The cruciate ligament is a small band of tissue that attaches the thigh bone (femur) to the shin bone (tibia) to help hold the knee joint stable. In dogs with cruciate injury, this ligament is damaged which creates excessive and painful movement of the knee joint.
This can be injured after a sudden trauma – similar to those injuries seen in footballers or skiers, where a sudden turn on the knee can cause ligament damage. More commonly however, dogs get a gradual degeneration and weakening of the ligament; similar to a rope fraying. The tear and degeneration usually happens because the angle of the femur against the tibia is sloped backwards, so when your pet puts weight on the leg the femur slips backwards and puts strain on and frays the ligament. Dogs can present with a mild intermittent hindlimb lameness, or a more sudden onset lameness, which can be quite marked.
This is more common in large breed dogs but can be seen in small dog breeds and cats too.
How can you diagnose it?
Clinical suspicion is based on examination of the joint. We may try manipulating the joint in certain ways to see if there is excessive motion of the joint. This is usually best performed under a sedation or anaesthetic but in some cases can be done consciously.

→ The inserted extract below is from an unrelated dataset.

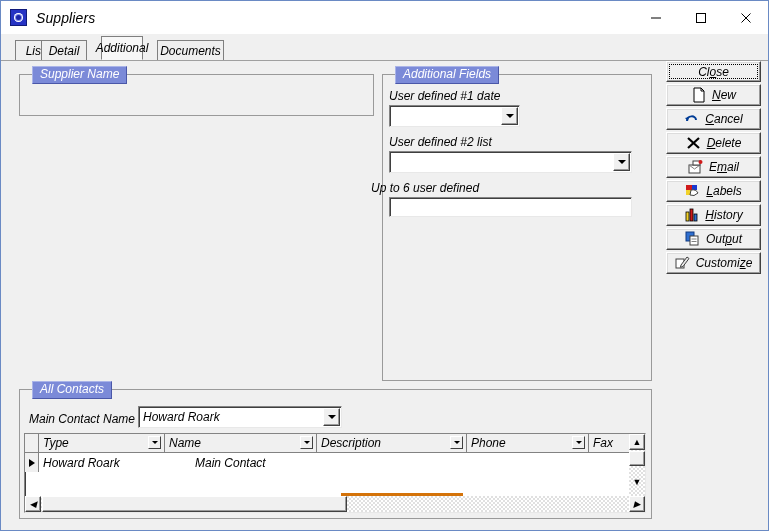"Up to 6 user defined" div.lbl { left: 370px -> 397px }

X-rays will be necessary for three reasons – firstly to examine the knee joint closer and rule out any other causes of lameness, secondly to confirm cruciate rupture and thirdly to help plan the size of the implants needed for surgery.
What is the treatment?
Surgical intervention is usually necessary to stabilise the joint to ensure the best short term and long term outcome. Unfortunately, cruciate rupture very rarely repairs on its own and if left untreated will lead to osteoarthritis in the future.
Cruciate ruptures rarely heal on their own, but in some small dogs or cats or those patients where surgery or anaesthesia may not be possible, conservative management may be the best decision.
Management involves keeping an optimal body weight, physiotherapy, exercise modification and pain killers. We will initiate a restricted exercise program in the first instance with a gradual build-up, involving shorter controlled walks, and often hydrotherapy.
For the best short-term and long-term resolution surgical repair is the best option. 90% of dogs will return back to normal activity.
We have an orthopaedic surgeon from ProVetSurg who visits Mulberry House Vets to carry out this advanced surgical procedure. This means there is no need to travel to a referral centre and your pet can be looked after in familiar surroundings by a team of vets and nurses who know them.
Surgery involves making cuts into the bone to change the angle of the joint so that it is stable when weight bearing. Metal implants hold the joint in place at this new angle while the bone heals.
We offer a fixed price fee for cruciate ligament repair surgery which includes all post operative checks, medications and 6 weeks post op xrays. Please see Our Prices page for these costs.
What to expect?
Dogs are usually starting to stand on the leg within 1-3 days after surgery, but full healing takes at least 6 weeks. Sutures are usually removed at 14 days, and a post-operative x-ray at 6 weeks will check that the bone has healed. The implants do not need to be removed.
It is important pets are rested and follow a strict exercise regime in the 6 weeks after surgery. Our surgeon will advise on this.
Physiotherapy can aid the recovery of the leg and we can put you in touch with a local physiotherapy company.
It is important to know that it is common for the other leg to become affected too.